That's is pretty cool. Maybe they are preparing for the changes that may be coming to the Wyndham website at the end of October.  Although you don't see all deals in the portal. I checked RCI.com and in addition to the last call and extra vacations you also see two specials. 

1) 20% off selected resorts 
2) $199.00 per week on selected resorts

In the portal you do see the 20% off specials, but not the $199 specials.


----------



## markb53 (Oct 17, 2012)

I guess I can take that all back. This morning the $199.00 specials are showing up. Looks like it has everything in the portal except the the splash ad for whatever special they are running. It also looks like the last call and the extra vacations are separate. 
For instance, I looked at Wyndham Steamboat Spring in the portal. 
In last call it shows:
Oct 26th at 269
oct 26th at 269
Nov 2nd at 269
Nov 4th at 294
In extra vacation it shows all of these at $199.00.

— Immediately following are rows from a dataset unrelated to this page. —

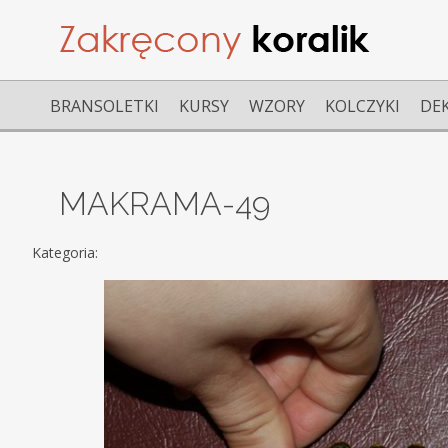
BRANSOLETKI
KURSY
WZORY
KOLCZYKI
DE
MAKRAMA-49
Kategoria: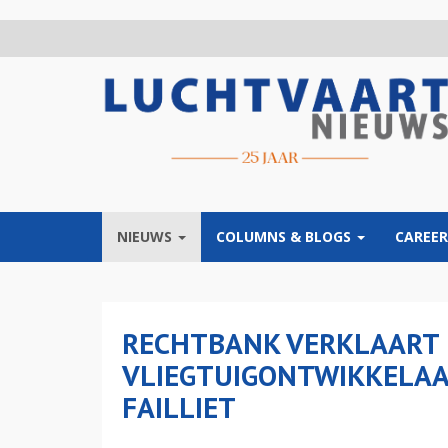
Overslaan
en
naar
de
inhoud
gaan
NIEUWS
COLUMNS & BLOGS
CAREER
RECHTBANK VERKLAART 
VLIEGTUIGONTWIKKELAA
FAILLIET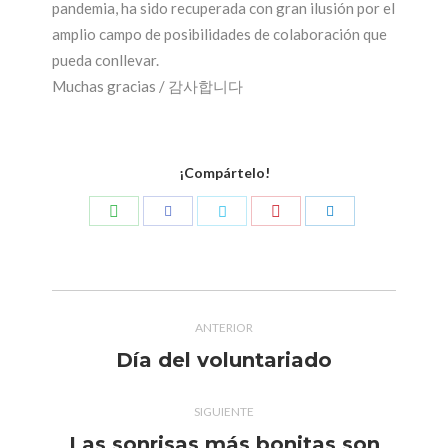
pandemia, ha sido recuperada con gran ilusión por el
amplio campo de posibilidades de colaboración que
pueda conllevar.
Muchas gracias / 감사합니다
¡Compártelo!
Compartir
Compartir
Compartir
Compartir
Compartir
con
con
con
con
con
WhatsApp
Pinterest
Facebook
Twitter
LinkedIn
Navegación
ANTERIOR
entre
Día del voluntariado
Publicación
publicaciones
anterior:
SIGUIENTE
Las sonrisas más bonitas son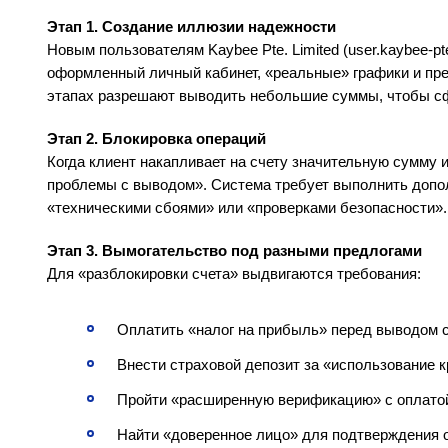
Этап 1. Создание иллюзии надежности
Новым пользователям Kaybee Pte. Limited (user.kaybee‑pt
оформленный личный кабинет, «реальные» графики и пр
этапах разрешают выводить небольшие суммы, чтобы с
Этап 2. Блокировка операций
Когда клиент накапливает на счету значительную сумму 
проблемы с выводом». Система требует выполнить допо
«техническими сбоями» или «проверками безопасности».
Этап 3. Вымогательство под разными предлогами
Для «разблокировки счета» выдвигаются требования:
Оплатить «налог на прибыль» перед выводом 
Внести страховой депозит за «использование к
Пройти «расширенную верификацию» с оплато
Найти «доверенное лицо» для подтверждения 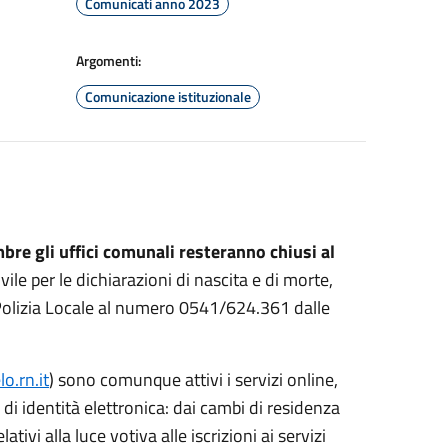
Comunicati anno 2023
Argomenti:
Comunicazione istituzionale
bre gli uffici comunali resteranno chiusi al
ile per le dichiarazioni di nascita e di morte,
Polizia Locale al numero 0541/624.361 dalle
.rn.it
) sono comunque attivi i servizi online,
 di identità elettronica: dai cambi di residenza
tivi alla luce votiva alle iscrizioni ai servizi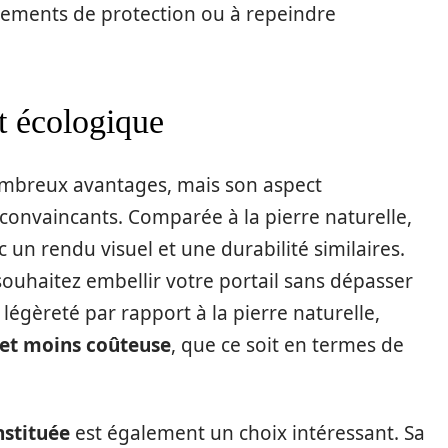
itements de protection ou à repeindre
t écologique
ombreux avantages, mais son aspect
convaincants. Comparée à la pierre naturelle,
 un rendu visuel et une durabilité similaires.
 souhaitez embellir votre portail sans dépasser
légèreté par rapport à la pierre naturelle,
e et moins coûteuse
, que ce soit en termes de
nstituée
est également un choix intéressant. Sa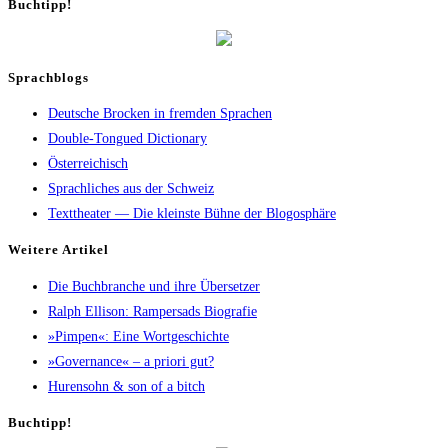
Buch­tipp!
Sprachblogs
Deutsche Brocken in fremden Sprachen
Double-Tongued Dictionary
Österreichisch
Sprachliches aus der Schweiz
Texttheater — Die kleinste Bühne der Blogosphäre
Wei­te­re Artikel
Die Buch­bran­che und ihre Übersetzer
Ralph Elli­son: Ram­pers­ads Biografie
»Pim­pen«: Eine Wortgeschichte
»Gover­nan­ce« – a prio­ri gut?
Huren­sohn & son of a bitch
Buch­tipp!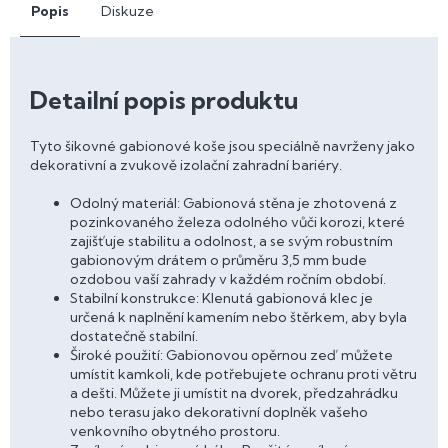
Popis
Diskuze
Detailní popis produktu
Tyto šikovné gabionové koše jsou speciálně navrženy jako
dekorativní a zvukově izolační zahradní bariéry.
Odolný materiál: Gabionová stěna je zhotovená z
pozinkovaného železa odolného vůči korozi, které
zajišťuje stabilitu a odolnost, a se svým robustním
gabionovým drátem o průměru 3,5 mm bude
ozdobou vaší zahrady v každém ročním období.
Stabilní konstrukce: Klenutá gabionová klec je
určená k naplnění kamením nebo štěrkem, aby byla
dostatečně stabilní.
Široké použití: Gabionovou opěrnou zeď můžete
umístit kamkoli, kde potřebujete ochranu proti větru
a dešti. Můžete ji umístit na dvorek, předzahrádku
nebo terasu jako dekorativní doplněk vašeho
venkovního obytného prostoru.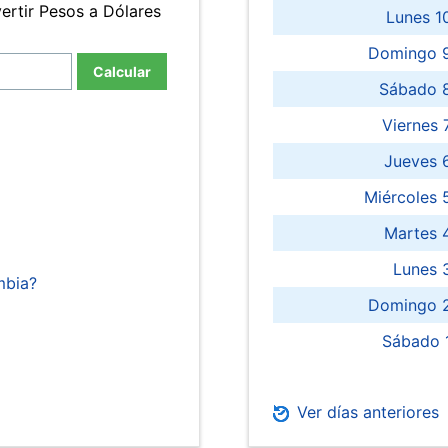
ertir Pesos a Dólares
Lunes 1
Domingo 9
Calcular
Sábado 
Viernes
Jueves 
Miércoles 
Martes 
Lunes 
mbia?
Domingo 2
Sábado 
Ver días anteriores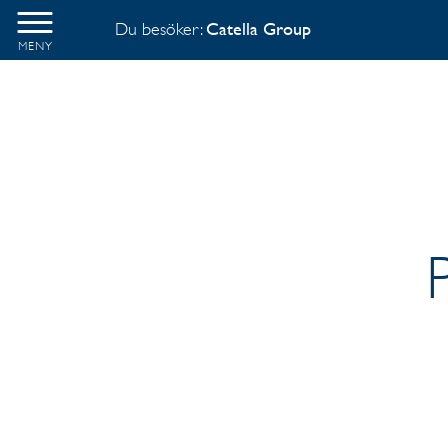
Du besöker:
Catella Group
MENY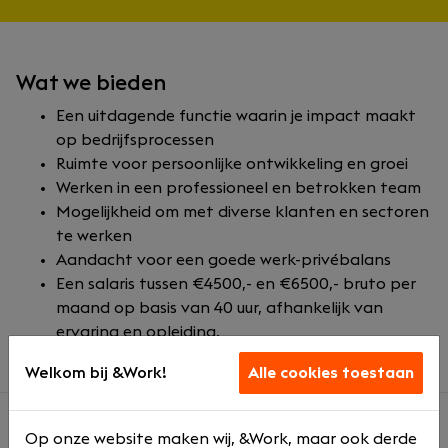
Wat we bieden
Een uitdagende functie waarin je impact maakt
op bedrijfsprocessen
Ruimte voor persoonlijke ontwikkeling en groei
Werken in een professioneel en betrokken team
Mogelijkheid om met diverse klanten en sectoren
te werken
Aandacht voor een goede werk-privébalans
Een salaris tussen €4500,- en €6500,- bruto per
maand op basis van 40 uur, afhankelijk van
ervaring en opleiding.
Welkom bij &Work!
Alle cookies toestaan
Op onze website maken wij, &Work, maar ook derde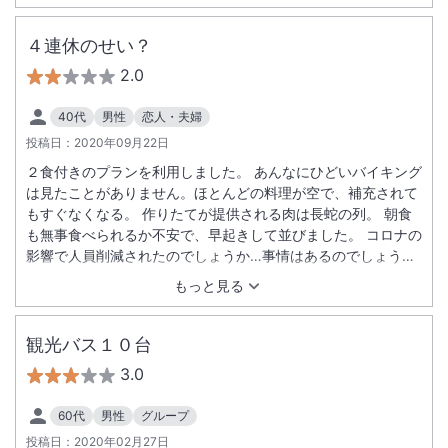
たいない程広く、休まりました。ありがとうございました。
４連休のせい？
2.0
40代
男性
恋人・夫婦
投稿日：
2020年09月22日
２食付きのプランを利用しました。 あんなにひどいバイキング
は見たことがありません。ほとんどの料理が空で、補充されて
もすぐなくなる。 作りたてが提供される肉は長蛇の列。 朝食
も無事食べられるか不安で、早起きして並びました。 コロナの
影響で人員削減されたのでしょうか…事情はあるのでしょう
が、目先の利益優先して、評価を落とす残念な結果になるので
もっと見る
は。
観光バス１０台
3.0
60代
男性
グループ
投稿日：
2020年02月27日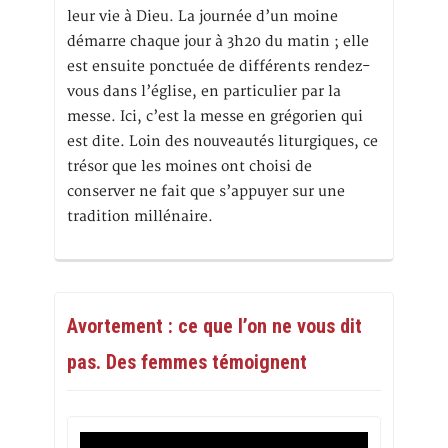
leur vie à Dieu. La journée d’un moine
démarre chaque jour à 3h20 du matin ; elle
est ensuite ponctuée de différents rendez-
vous dans l’église, en particulier par la
messe. Ici, c’est la messe en grégorien qui
est dite. Loin des nouveautés liturgiques, ce
trésor que les moines ont choisi de
conserver ne fait que s’appuyer sur une
tradition millénaire.
Avortement : ce que l’on ne vous dit
pas. Des femmes témoignent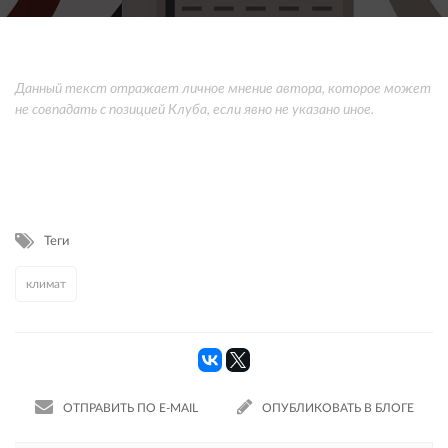
Данный текст отражает личное мнение автора, которое может
не совпадать с позицией Клуба, если явно не указано иное.
Теги
климат
ОТПРАВИТЬ ПО E-MAIL
ОПУБЛИКОВАТЬ В БЛОГЕ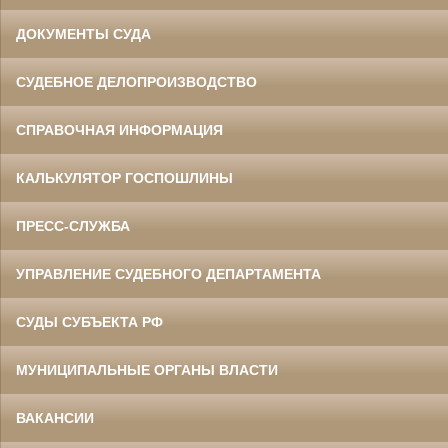
ДОКУМЕНТЫ СУДА
СУДЕБНОЕ ДЕЛОПРОИЗВОДСТВО
СПРАВОЧНАЯ ИНФОРМАЦИЯ
КАЛЬКУЛЯТОР ГОСПОШЛИНЫ
ПРЕСС-СЛУЖБА
УПРАВЛЕНИЕ СУДЕБНОГО ДЕПАРТАМЕНТА
СУДЫ СУБЪЕКТА РФ
МУНИЦИПАЛЬНЫЕ ОРГАНЫ ВЛАСТИ
ВАКАНСИИ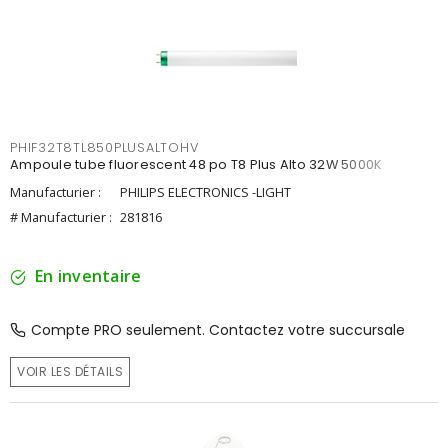
PHIF32T8TL850PLUSALTOHV
Ampoule tube fluorescent 48 po T8 Plus Alto 32W 5000K
Manufacturier :
PHILIPS ELECTRONICS -LIGHT
# Manufacturier :
281816
En inventaire
Compte PRO seulement. Contactez votre succursale
VOIR LES DÉTAILS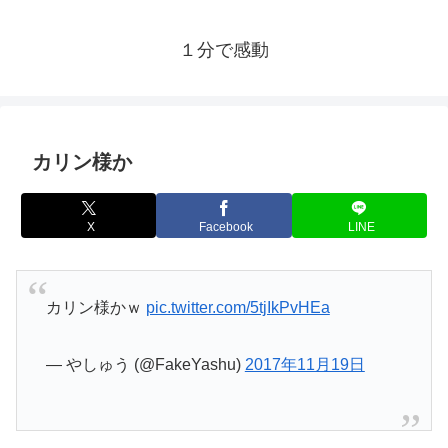
１分で感動
カリン様か
X
Facebook
LINE
カリン様かｗ
pic.twitter.com/5tjIkPvHEa
— やしゅう (@FakeYashu)
2017年11月19日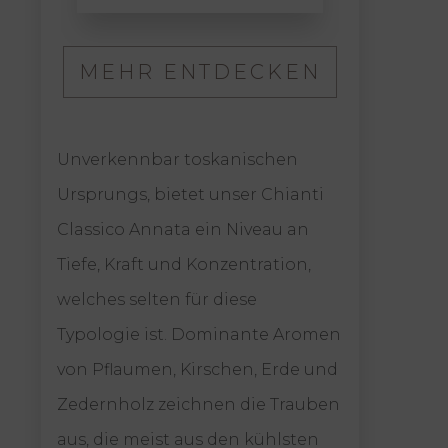
BOUT
M
MEHR ENTDECKEN
ABOUT
HIANTI
CHIANTI
LASSICO
Seit
CLASSICO
ISERVA
Unverkennbar toskanischen
Chia
ANNATA
Ursprungs, bietet unser Chianti
Tosk
Classico Annata ein Niveau an
prod
Tiefe, Kraft und Konzentration,
die
welches selten für diese
Hüge
Typologie ist. Dominante Aromen
Wein
von Pflaumen, Kirschen, Erde und
Wein
Zedernholz zeichnen die Trauben
einz
aus, die meist aus den kühlsten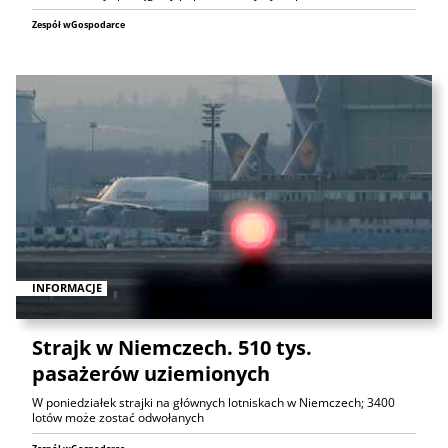
Zespół wGospodarce
INFORMACJE
Strajk w Niemczech. 510 tys.
pasażerów uziemionych
W poniedziałek strajki na głównych lotniskach w Niemczech; 3400
lotów może zostać odwołanych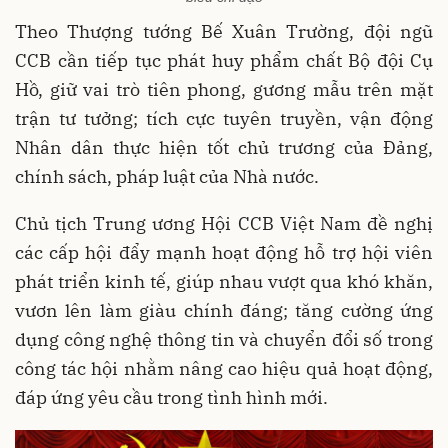
Theo Thượng tướng Bế Xuân Trường, đội ngũ
CCB cần tiếp tục phát huy phẩm chất Bộ đội Cụ
Hồ, giữ vai trò tiên phong, gương mẫu trên mặt
trận tư tưởng; tích cực tuyên truyền, vận động
Nhân dân thực hiện tốt chủ trương của Đảng,
chính sách, pháp luật của Nhà nước.
Chủ tịch Trung ương Hội CCB Việt Nam đề nghị
các cấp hội đẩy mạnh hoạt động hỗ trợ hội viên
phát triển kinh tế, giúp nhau vượt qua khó khăn,
vươn lên làm giàu chính đáng; tăng cường ứng
dụng công nghệ thông tin và chuyển đổi số trong
công tác hội nhằm nâng cao hiệu quả hoạt động,
đáp ứng yêu cầu trong tình hình mới.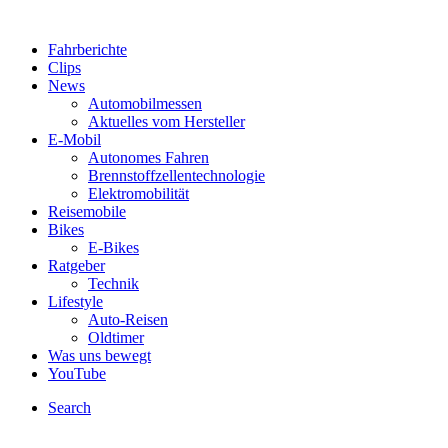
Fahrberichte
Clips
News
Automobilmessen
Aktuelles vom Hersteller
E-Mobil
Autonomes Fahren
Brennstoffzellentechnologie
Elektromobilität
Reisemobile
Bikes
E-Bikes
Ratgeber
Technik
Lifestyle
Auto-Reisen
Oldtimer
Was uns bewegt
YouTube
Search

Just for fun I checked these out on RCI.com and found that that the first one is 199.00 but the other three are the last call price of 269 and 294. Maybe they are still working on it to get it to match.

Also, at this point, the RCI Account and the portal accounts are two separate accounts. I have a confirmed reservation at RCI.COM that that I reserved through extra vacations and it doesn't show up in the portal. 
Maybe they are moving everything into the portal and then if you want a seperate RCI.com account you will have to pay for it.


----------



## MustangGuy (Oct 20, 2012)

*last call*

When the kids move out, no more school schedule-We live for the get-away vacations. Daytona in April/May is awesome.


----------



## staceyeileen (Oct 25, 2012)

I finally got my RCI account!  Well, I still can't use the Wyndham portal, but I was able to register at rci.com.  Good enough for me.


Does anyone know why there would be differences in last call and EV pricing between members?  I have been logging in with a friend's weeks account to check out the availability for the past couple of weeks.  I had my eye on a week at Smoky Mountains that is listed as on sale at $530, regular $603.  When I log in with my new RCI account, I don't see the sale pricing.  It's listed as $603.  Is that normal?  Do Wyndham owners not have access to all the RCI sales?


----------